Less Pitbull, More Pug!

#womened

I found a really interesting article today about women leaders who felt like they have to adopt masculine characteristics in order to be considered successful. It got me thinking about myself and my own leadership journey. 

I've never been what I would consider a girly girl. As a teenager I chose chavtastic tracksuits and trainers, as an adult I didn't own a dress until about 3 years ago. Wedding dress shopping was horrendous! 

The most influential people in my life have been tough women or men. I've always preferred male company and I can see now this was part of my suit of amour, my projection of myself, the inauthentic me as a way of protecting myself. 

As a leader the person I admired most was a very strong male. He taught me to be tenacious, resilient, to not cry when things went wrong but to get the job done. So for years I pulled up my big Bridget jones pants, chucked my hair back in a Trunchbull bun, kept my face make up free and I was resilient and tenacious and felt proud (I now cringe) when I overheard a colleague describe me as a pit bull to a new member of staff. I did these things because I didn't think showing my vulnerability would help me progress in my career. 

After some great coaching and mentoring from some absolutely inspiring leaders (shout out to Hannah W for this one) and being introduced to a community of inspiring and truly authentic female leaders, it dawned on me that it was ok to be me. It was ok to lead in a way that I could share my personal experiences, I could wear a dress and a bit of lippy and people would still respect me. I could talk freely about how my 4 years of sleep deprivation from my little man makes me so tired sometimes I can hardly function yet I still turn up and I show up with the best A game I have. I realised it was ok to show my team when I'm sad and I found in doing that I was able to be honest, less aggressive and actually explain by disappointments in a far more articulate way. I realised my colleagues wouldn't think I was weak when I got a bit "emosh" on them they actually respected me more. 

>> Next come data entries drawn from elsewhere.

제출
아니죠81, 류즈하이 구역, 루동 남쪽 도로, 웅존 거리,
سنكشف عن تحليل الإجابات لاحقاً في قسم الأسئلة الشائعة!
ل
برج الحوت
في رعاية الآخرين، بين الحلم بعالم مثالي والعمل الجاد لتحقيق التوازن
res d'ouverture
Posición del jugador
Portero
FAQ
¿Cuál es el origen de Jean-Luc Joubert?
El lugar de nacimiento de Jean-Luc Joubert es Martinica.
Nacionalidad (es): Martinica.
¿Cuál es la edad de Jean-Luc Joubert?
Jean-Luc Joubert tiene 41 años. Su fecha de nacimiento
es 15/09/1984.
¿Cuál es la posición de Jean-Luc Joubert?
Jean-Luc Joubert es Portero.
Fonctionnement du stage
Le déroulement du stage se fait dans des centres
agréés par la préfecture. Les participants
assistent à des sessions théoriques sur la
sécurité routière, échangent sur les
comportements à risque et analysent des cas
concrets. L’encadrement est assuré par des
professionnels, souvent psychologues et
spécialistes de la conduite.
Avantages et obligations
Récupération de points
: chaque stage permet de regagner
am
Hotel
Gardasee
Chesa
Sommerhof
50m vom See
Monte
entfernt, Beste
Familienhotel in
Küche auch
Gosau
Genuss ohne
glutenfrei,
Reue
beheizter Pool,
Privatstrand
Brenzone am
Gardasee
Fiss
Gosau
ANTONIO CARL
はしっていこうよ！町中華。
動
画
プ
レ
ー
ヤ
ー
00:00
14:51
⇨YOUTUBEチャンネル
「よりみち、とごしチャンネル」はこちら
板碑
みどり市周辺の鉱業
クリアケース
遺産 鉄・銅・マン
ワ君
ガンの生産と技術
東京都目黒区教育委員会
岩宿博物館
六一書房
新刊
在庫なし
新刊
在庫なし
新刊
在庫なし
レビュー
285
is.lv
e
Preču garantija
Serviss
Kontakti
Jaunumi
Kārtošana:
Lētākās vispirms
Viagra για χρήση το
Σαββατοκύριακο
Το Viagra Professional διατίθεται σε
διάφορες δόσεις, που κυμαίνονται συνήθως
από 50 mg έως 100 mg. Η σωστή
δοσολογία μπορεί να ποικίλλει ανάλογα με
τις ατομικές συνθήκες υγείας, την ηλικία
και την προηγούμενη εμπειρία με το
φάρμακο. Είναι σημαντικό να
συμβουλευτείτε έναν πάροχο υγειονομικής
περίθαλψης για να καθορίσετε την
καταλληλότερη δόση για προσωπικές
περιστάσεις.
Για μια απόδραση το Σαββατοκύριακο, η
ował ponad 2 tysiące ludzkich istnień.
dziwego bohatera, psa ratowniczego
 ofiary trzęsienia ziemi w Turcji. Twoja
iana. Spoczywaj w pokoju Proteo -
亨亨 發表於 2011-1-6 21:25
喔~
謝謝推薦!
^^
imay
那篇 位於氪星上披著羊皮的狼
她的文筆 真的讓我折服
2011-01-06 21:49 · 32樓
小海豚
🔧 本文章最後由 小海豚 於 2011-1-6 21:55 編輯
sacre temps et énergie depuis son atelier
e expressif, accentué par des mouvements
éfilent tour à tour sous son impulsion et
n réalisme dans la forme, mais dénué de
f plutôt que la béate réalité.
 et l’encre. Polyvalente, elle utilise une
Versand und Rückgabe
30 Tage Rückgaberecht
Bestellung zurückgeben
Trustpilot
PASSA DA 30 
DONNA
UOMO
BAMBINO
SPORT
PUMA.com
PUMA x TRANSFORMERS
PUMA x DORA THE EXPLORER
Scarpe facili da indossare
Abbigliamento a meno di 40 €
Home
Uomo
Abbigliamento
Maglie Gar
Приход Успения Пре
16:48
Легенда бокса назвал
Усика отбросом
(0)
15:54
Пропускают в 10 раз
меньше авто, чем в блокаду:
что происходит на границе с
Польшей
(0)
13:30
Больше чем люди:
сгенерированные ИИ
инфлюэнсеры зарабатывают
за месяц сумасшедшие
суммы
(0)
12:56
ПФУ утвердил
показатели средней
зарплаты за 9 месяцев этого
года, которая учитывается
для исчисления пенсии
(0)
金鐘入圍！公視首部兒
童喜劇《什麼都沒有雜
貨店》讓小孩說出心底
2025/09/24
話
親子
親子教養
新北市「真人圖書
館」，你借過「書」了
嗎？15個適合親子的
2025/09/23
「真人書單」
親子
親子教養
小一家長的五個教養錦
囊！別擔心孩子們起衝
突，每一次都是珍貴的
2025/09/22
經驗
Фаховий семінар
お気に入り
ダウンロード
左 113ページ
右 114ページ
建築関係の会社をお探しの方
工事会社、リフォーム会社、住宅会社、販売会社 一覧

I am tenacious and resilient and brutally honest but I am also real. I feel things deeply. I get sad, I get angry, I laugh ALOT. These are the qualities that make me the leader I am, the wife I am, the mummy I am, the friend I am. It's ok to lead my way and I've grown to realise that people follow people not machines. I'd say I'm less "aggressive and unapproachable pitbull" more "slightly yappy but more approachable pug" these days. I do it my way as the woman I am. 

Author Profile

Amy Anderson

Amy Anderson

Assistant Principal T&L, CPD, ITE and Teaching School Lead

17 stories

Comments

Hannah Wilson Hannah Wilson @misswilsey 6 months ago
Love this post as much as I love you! Say hi to my Canadian buddies & new #womened bloggers @alisonlidd & @lisahan - both found their voice & are prepared to use it x
1
Amy Anderson Amy Anderson @mrsanderson1982 6 months ago
Following both your Canadian buddies on here and look forward to reading their blogs!! Love you lovely lady!!!
Lisa Hannay Lisa Hannay @lisahan 6 months ago
Wow! I love this! Fully human, and all the things that go along with that, add aspiration for leadership and we have firecrackers! Bright lights in the night sky showing the way!
Alison Liddicoat Alison Liddicoat @alisonlidd 6 months ago
Very reminiscent of my own experience! It takes courage to be a vulnerable and authentic leader, thanks for sharing.
Fiona McSorley Fiona McSorley @fifi 6 months ago
Such a powerful message to be who you really are and not some version expected. We are the sum of all parts of our lives, mother, daughter, sister and teacher. We adapt to different situations but must remember not to use that 'teacher voice' at home! Well done for an interesting and honest blog. PS you don't look like Miss Trunchbull...
Victoria O'Farrell Victoria O'Farrell @vjofarrell 6 months ago
What a great blog about authenticity. All to often leaders think they have to adopt a persona and wear tough armour to prove they can do the job. In reality, when we face stressful times as a leader, it's our true self that comes out- I'm often a blubbering mess at home reaching for a glass of wine after a tough day. It's important that we show our true self, and that it's ok to show that we are struggling but then it's important to show that we get over it. Thanks for this blog- very thought provoking!
Anoara Mughal Anoara Mughal @ano 6 months ago
A wonderful blog that I can totally relate to. Thank you. Learnt the same lesson through #womened ! What a amazing tribe to be part of!